» **PASSAGE TO READ**
Genesis 31:7-12. The difference between this and the representation in Genesis 30:31-42 darkens the obscurity which already invests that passage. Here the representation is that Laban kept changing the conditions, finding, to his mortification, that every arrangement turned to Jacob's profit.

Genesis 31:20. the heart (mg.): the understanding.


Verses 22-55

Genesis 31:22 to Genesis 32:2. After Mutual Recriminations, Jacob and Laban Make a Covenant to Refrain from Aggression on each other's Territories.—The analysis is uncertain; Gunkel assigns Genesis 31:22-24, Genesis 31:26, Genesis 31:28-31 a (to "Laban"), Genesis 31:32-35, Genesis 31:36 b, Genesis 31:37, Genesis 31:41-43, Genesis 31:45; Genesis 31:49 f., Genesis 31:53 b - Genesis 33:2 to E the rest, apart from Genesis 31:47, to J. According to E, Laban learns of Jacob's flight on the third day, and overtakes him seven days later, but is warned in a dream the night before their encounter to say nothing to him, a command which he interprets as forbidding him to take hostile measures. He reproaches Jacob with his sudden flight, depriving him of the opportunity of saying adieu to his children. He could hurt him but for God's prohibition. And if sore home-sickness excused him, why has he stolen his gods? Jacob, ignorant of Rachel's theft, replies that the thief shall die (cf. Genesis 44:9), and gives him full liberty to search. Laban searches the tents of Jacob, the maids, and Leah, without discovering the teraphim. Last of all, he enters Rachel's tent. She had concealed them in the camel's howdah, in which she travelled, and alleges her condition of ceremonial uncleanness as the reason why she cannot rise (a stolen god protected from discovery in so ignominious a way!). Jacob concludes that Laban's charge was a pretext for ransacking his property to see if he can find anything of his own, and challenges him to produce it. Then (Genesis 31:41 f.) he carries the war into the enemy's camp. Fourteen years he had served for the daughters, six for the flock; but for God's care Laban would have turned him away penniless. God's rebuke shows that he bad marked Jacob's wrongs. Laban replies, "Daughters, children, flocks, all you have is mine, yet I must part with them; what kindness can I show them?" Then he (not Jacob) sets up a pillar, to indicate that God will watch between them, to see that Jacob, when no longer under his father-in-law's eye, does not illtreat his daughters. Jacob swears by the Fear of Isaac, offers a sacrifice, and partakes with his brethren of a sacrificial meal. In the morning Laban bids his children adieu, and returns home.

» **WHAT TO DO**
Repeat a portion of the commentary on Genesis 31 word for word, starting at "Genesis 31:7-12. The" and ending after "(mg.): the understanding.". The records are not needed for this work.

» **LISTED ENTRIES**
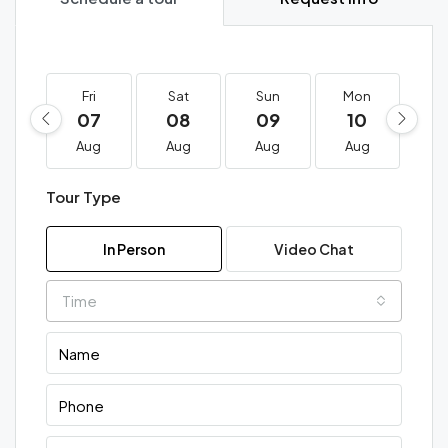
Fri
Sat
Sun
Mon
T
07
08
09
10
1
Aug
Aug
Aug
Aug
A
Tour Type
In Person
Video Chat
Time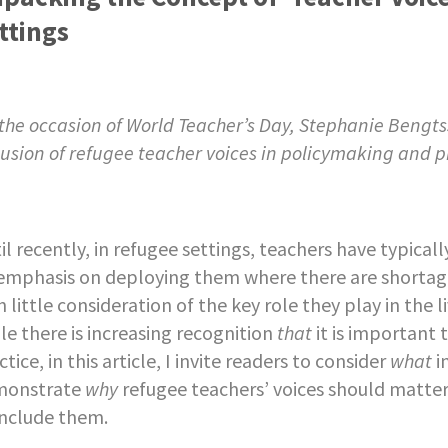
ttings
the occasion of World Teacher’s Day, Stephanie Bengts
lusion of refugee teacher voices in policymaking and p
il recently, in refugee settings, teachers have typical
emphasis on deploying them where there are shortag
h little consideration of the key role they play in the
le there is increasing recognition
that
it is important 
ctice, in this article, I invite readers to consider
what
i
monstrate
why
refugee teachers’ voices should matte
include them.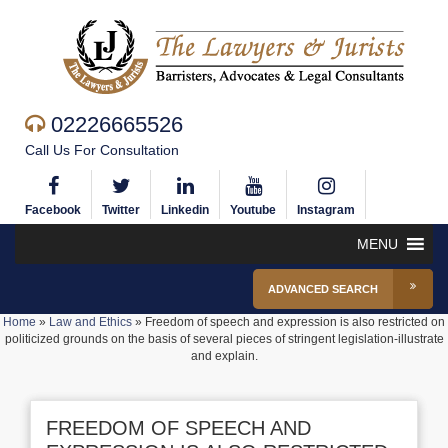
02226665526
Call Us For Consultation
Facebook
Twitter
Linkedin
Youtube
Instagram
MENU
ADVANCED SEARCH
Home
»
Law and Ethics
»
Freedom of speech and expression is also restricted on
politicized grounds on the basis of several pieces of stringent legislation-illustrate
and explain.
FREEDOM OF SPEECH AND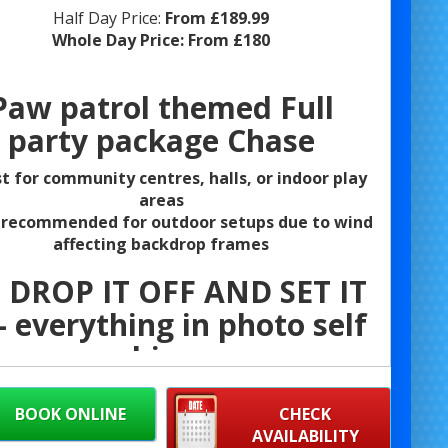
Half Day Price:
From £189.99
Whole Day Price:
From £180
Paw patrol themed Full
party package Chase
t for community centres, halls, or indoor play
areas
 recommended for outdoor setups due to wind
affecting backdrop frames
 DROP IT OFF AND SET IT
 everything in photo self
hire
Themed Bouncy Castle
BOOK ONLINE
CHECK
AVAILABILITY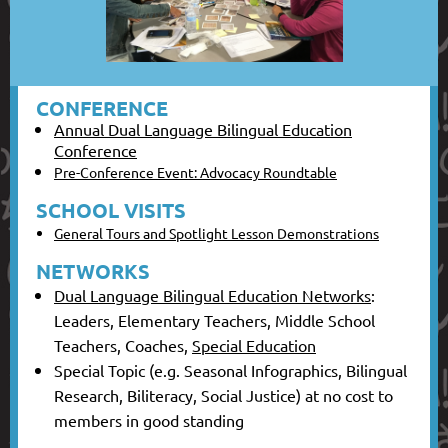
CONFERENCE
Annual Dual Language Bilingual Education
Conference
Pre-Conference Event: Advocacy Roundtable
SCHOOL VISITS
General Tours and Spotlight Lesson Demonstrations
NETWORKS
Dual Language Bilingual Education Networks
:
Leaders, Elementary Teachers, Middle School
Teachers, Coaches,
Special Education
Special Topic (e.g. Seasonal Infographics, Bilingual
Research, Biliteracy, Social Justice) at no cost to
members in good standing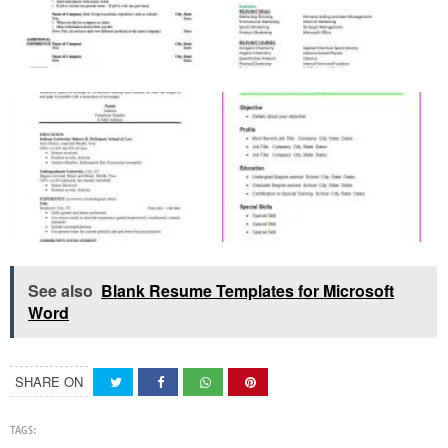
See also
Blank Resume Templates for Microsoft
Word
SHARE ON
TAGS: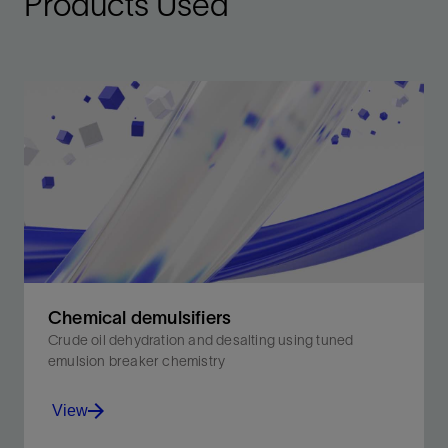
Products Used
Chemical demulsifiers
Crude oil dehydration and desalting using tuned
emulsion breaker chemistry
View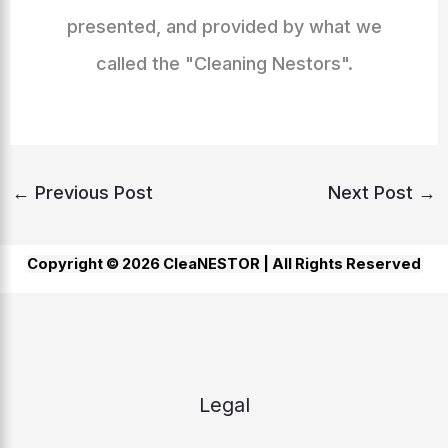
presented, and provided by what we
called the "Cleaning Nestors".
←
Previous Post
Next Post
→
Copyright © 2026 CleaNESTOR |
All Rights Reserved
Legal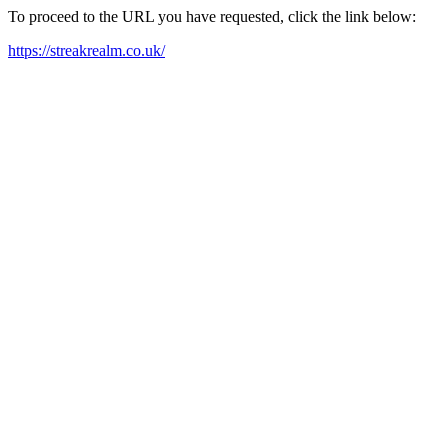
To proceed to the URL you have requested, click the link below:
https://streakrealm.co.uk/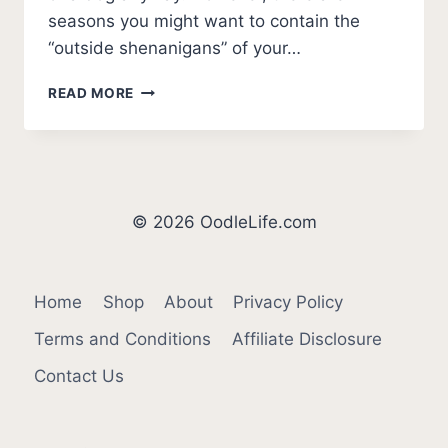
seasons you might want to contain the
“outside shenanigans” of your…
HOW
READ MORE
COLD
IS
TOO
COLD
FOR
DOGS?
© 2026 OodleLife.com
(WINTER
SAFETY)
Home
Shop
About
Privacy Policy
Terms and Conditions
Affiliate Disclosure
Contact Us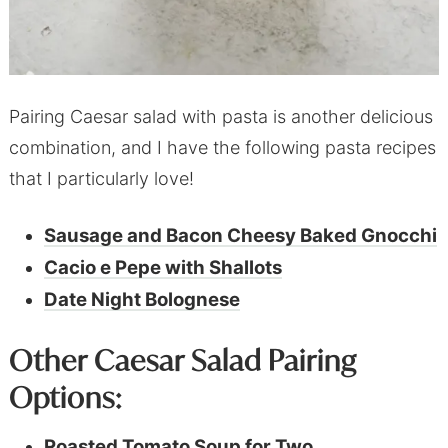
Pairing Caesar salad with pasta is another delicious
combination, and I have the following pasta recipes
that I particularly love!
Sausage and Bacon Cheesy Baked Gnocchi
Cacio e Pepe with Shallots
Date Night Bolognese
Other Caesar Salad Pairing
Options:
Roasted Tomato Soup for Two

* * *

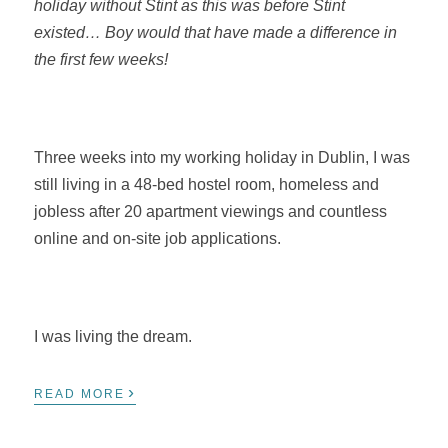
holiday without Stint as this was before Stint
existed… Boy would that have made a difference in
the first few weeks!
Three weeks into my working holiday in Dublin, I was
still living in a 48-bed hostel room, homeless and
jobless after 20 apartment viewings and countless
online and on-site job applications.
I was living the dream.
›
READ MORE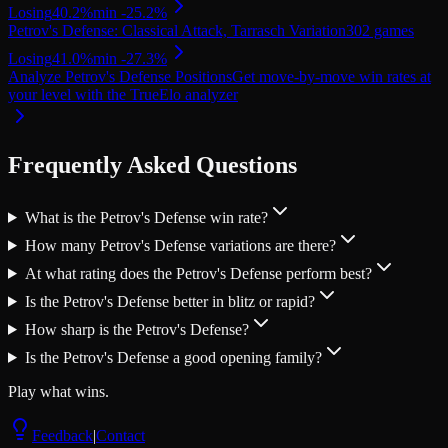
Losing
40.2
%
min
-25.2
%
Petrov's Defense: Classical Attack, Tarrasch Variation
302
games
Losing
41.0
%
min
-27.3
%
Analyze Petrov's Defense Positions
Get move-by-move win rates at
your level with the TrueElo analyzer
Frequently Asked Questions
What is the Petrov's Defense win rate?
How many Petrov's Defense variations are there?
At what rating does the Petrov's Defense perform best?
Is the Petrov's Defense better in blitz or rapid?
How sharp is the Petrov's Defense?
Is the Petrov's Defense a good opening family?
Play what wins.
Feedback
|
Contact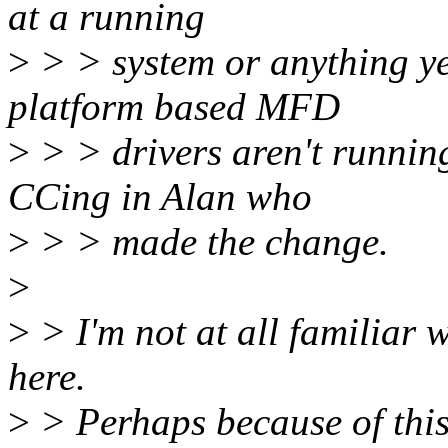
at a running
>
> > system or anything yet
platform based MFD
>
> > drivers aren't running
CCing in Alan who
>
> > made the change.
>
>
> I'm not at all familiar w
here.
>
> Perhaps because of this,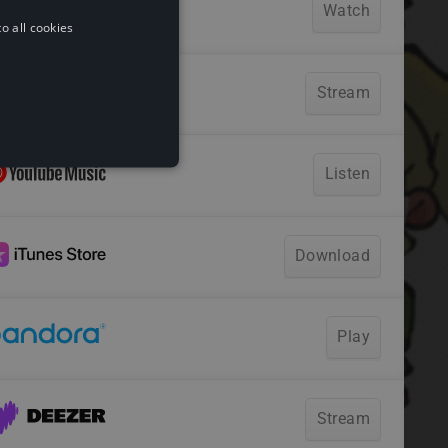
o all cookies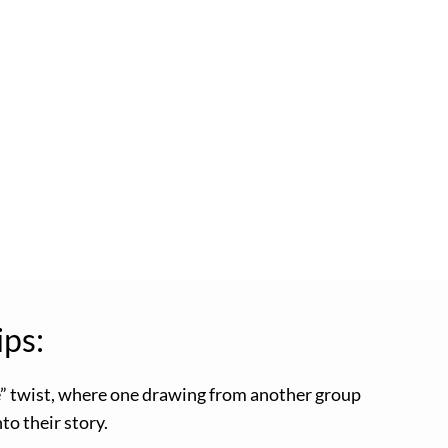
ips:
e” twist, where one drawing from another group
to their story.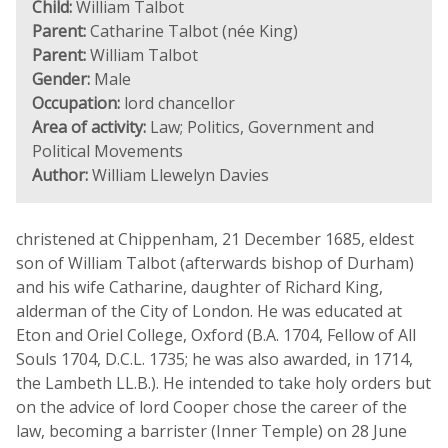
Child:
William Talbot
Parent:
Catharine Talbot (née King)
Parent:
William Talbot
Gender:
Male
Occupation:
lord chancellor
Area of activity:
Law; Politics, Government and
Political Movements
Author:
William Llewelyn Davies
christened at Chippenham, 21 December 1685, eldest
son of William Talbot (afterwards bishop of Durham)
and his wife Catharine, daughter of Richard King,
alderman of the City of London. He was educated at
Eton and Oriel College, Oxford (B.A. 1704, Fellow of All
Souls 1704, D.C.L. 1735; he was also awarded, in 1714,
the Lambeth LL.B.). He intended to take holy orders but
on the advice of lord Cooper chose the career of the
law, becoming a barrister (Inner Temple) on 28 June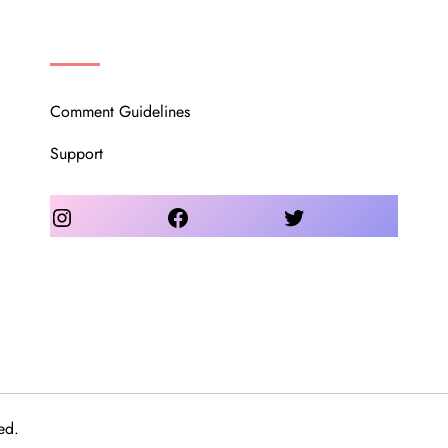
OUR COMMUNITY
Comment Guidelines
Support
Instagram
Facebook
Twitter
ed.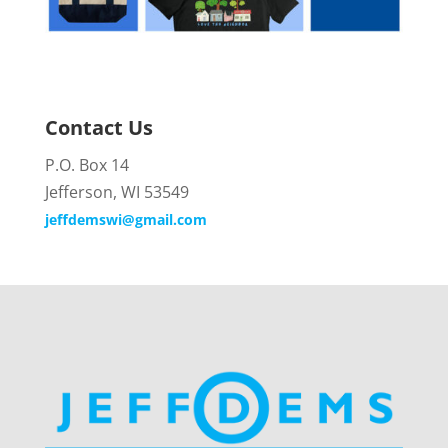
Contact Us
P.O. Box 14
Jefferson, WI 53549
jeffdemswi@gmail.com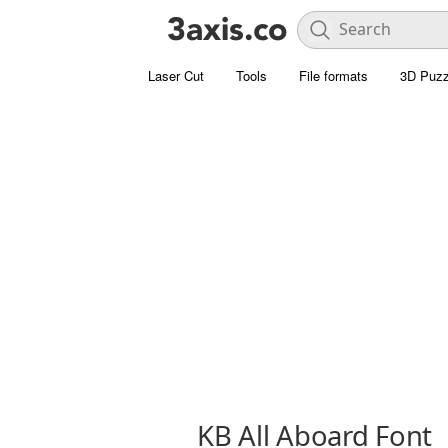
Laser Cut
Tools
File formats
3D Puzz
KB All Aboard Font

--

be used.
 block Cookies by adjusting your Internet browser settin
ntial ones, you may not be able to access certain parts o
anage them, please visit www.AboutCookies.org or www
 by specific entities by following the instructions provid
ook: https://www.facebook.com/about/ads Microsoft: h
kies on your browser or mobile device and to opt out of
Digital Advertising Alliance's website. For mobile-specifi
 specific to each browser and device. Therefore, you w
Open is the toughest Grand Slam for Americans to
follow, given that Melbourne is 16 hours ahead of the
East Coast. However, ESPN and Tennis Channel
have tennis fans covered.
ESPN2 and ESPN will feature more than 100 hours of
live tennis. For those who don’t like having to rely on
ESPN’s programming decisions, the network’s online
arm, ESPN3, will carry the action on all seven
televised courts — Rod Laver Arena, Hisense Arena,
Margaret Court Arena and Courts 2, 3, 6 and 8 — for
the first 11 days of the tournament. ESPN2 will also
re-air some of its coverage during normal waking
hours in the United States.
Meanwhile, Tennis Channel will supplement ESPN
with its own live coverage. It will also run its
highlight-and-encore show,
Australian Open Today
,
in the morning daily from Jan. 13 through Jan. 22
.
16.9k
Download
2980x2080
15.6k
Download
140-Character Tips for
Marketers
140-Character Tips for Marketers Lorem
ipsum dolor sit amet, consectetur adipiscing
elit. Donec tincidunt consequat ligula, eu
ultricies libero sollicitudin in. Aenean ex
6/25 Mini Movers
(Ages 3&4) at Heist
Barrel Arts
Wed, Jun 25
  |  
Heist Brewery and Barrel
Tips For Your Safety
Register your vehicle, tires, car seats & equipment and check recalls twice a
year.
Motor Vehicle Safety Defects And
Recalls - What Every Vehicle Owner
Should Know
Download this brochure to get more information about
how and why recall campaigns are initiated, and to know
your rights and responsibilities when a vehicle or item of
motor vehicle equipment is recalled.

» **EXPECTED ANSWER**
Genesis 31:7-12. The difference between this and the representation in Genesis 30:31-42 darkens the obscurity which already invests that passage. Here the representation is that Laban kept changing the conditions, finding, to his mortification, that every arrangement turned to Jacob's profit.

Genesis 31:20. the heart (mg.): the understanding.